> **What is needed**
Copy out word for word the lines in the records from the line with "download to use" to the line with "complete in less than an hour if not sooner.", both of those included.

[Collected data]
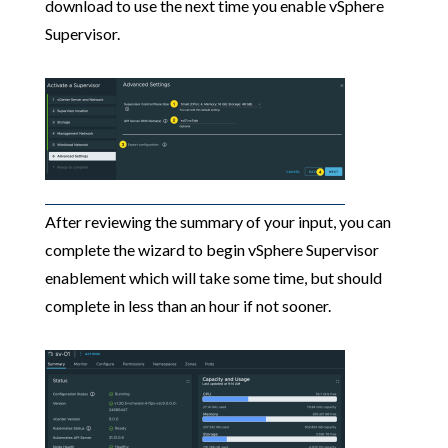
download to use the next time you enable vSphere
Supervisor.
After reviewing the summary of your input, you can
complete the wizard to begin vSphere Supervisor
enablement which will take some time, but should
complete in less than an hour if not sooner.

---

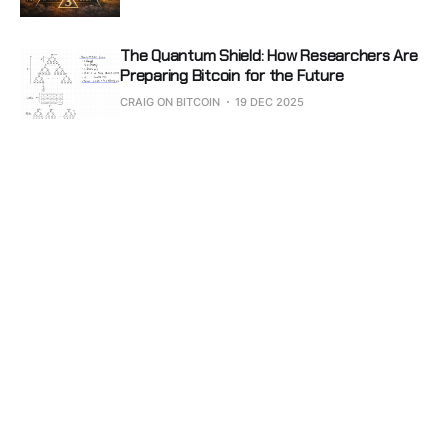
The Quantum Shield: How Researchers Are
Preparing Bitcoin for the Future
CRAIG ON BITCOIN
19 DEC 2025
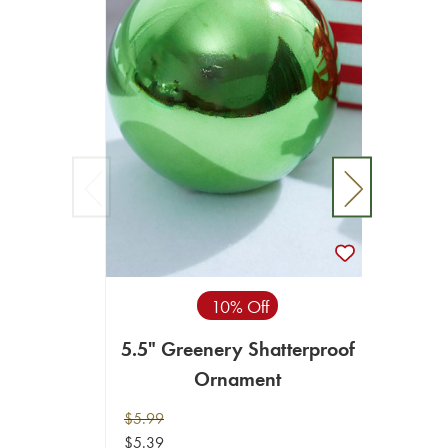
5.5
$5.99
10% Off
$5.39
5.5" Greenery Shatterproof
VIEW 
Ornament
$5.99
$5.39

> **Result of the exercise**
download to use the next time you enable vSphere
Supervisor.
After reviewing the summary of your input, you can
complete the wizard to begin vSphere Supervisor
enablement which will take some time, but should
complete in less than an hour if not sooner.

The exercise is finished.